[Camera geometry data]
◆ ◆ ◆ ◆ ◆ ◆ ◆
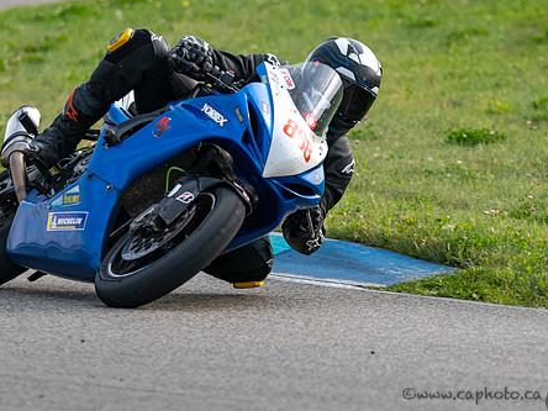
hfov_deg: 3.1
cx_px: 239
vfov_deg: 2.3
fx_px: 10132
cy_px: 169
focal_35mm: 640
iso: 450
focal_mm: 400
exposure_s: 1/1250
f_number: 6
◆ ◆ ◆ ◆ ◆ ◆ ◆
### PROBLEM
Every line above should be retyped exactly; the pictures do not belong in the copy.

### OUTPUT
hfov_deg: 3.1
cx_px: 239
vfov_deg: 2.3
fx_px: 10132
cy_px: 169
focal_35mm: 640
iso: 450
focal_mm: 400
exposure_s: 1/1250
f_number: 6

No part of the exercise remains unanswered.